_Selected excerpt_:
——————

Most efficient method to detect column change in MS SQL Server

mwigdahl picture mwigdahl · Mar 16, 2009 · Viewed 79.1k times · Source

Our system runs on SQL Server 2000, and we are in the process of preparing for an upgrade to SQL Server 2008. We have a lot of trigger code where we need to detect a change in a given column and then operate on that column if it has changed.

Obviously SQL Server provides the UPDATE() and COLUMNS_UPDATED() functions, but these functions only tell you which columns have been implicated in the SQL statement, not which columns have actually changed.

To determine which columns have changed, you need code similar to the following (for a column that supports NULLs):

IF UPDATE(Col1)
    SELECT @col1_changed = COUNT(*) 
    FROM Inserted i
        INNER JOIN Deleted d ON i.Table_ID = d.Table_ID
    WHERE ISNULL(i.Col1, '<unique null value>') 
            != ISNULL(i.Col1, '<unique null value>')

This code needs to be repeated for every column you are interested in testing. You can then check the 'changed' value to determine whether or not to perform expensive operations. Of course, this code is itself problematic, as it only tells you that at least one value in the column has changed over all the rows that were modified.

You can test individual UPDATE statements with something like this:

UPDATE Table SET Col1 = CASE WHEN i.Col1 = d.Col1 
          THEN Col1 
          ELSE dbo.fnTransform(Col1) END
FROM Inserted i
    INNER JOIN Deleted d ON i.Table_ID = d.Table_ID

... but this doesn't work well when you are needing to invoke a stored procedure. In those cases you have to fall back on other approaches as far as I can tell.

My question is whether anyone has insight (or, better yet, hard data) as to what the best/cheapest approach is to the problem of predicating a database operation in a trigger on whether a particular column value in a modified row has actually changed or not. Neither of the methods above seem ideal, and I was wondering if a better method exists.

Answer

HLGEM picture HLGEM · Mar 16, 2009

Let's start with I would never and I mean never invoke a stored proc in a trigger. To account for a multi row insert you would have to cursor through the proc. This means the 200,000 rows you just loaded though a set-based query (say upddating all prices by 10%) might well lock the table for hours as the trigger tries valiantly to handle the load. Plus if something changes in the proc, you could break any inserts to the table at all or even completely hang up the table. I'm a firm beliver that trigger code should call nothing else outside the trigger.

Personally I prefer to simply do my task. If I have written the actions I want to do properly in the trigger it will only update, delete or insert where columns have changed.

Example: suppose you want to update the last_name field that you are storing in two places due to a denormalization placed there for performance reasons.

update t
set lname = i.lname
from table2 t 
join inserted i on t.fkfield = i.pkfield
where t.lname <>i.lname

As you can see it would only update the lnames that are different than what is currently in the table I am updating.

If you want to do auditing and record only those rows which changed then do the comparison using all fields something like where i.field1 <> d.field1 or i.field2 <> d.field3 (etc through all the fields)

——————

_Given information_:

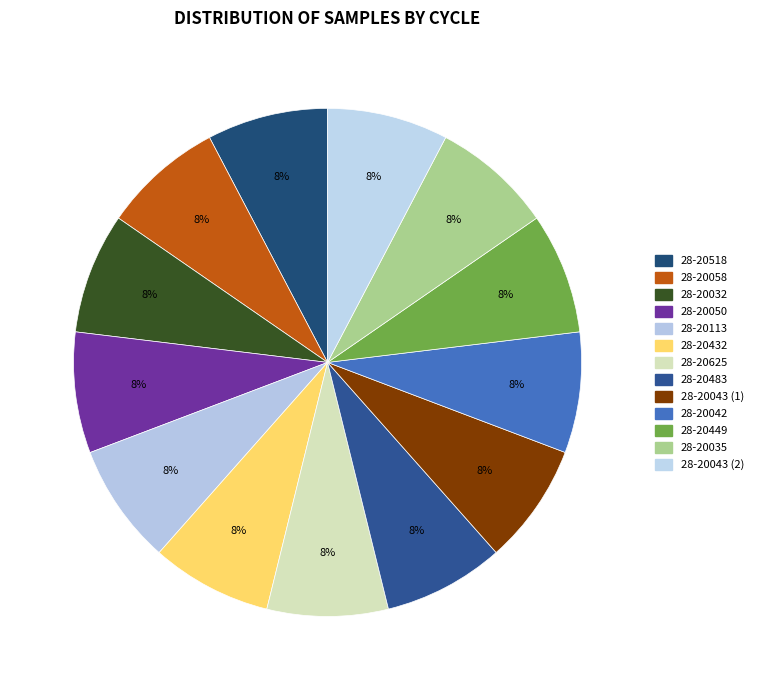

Count the number of slices in the pie.

13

——————

In the forum thread, which SQL Server version is the asker's system currently running on?

SQL Server 2000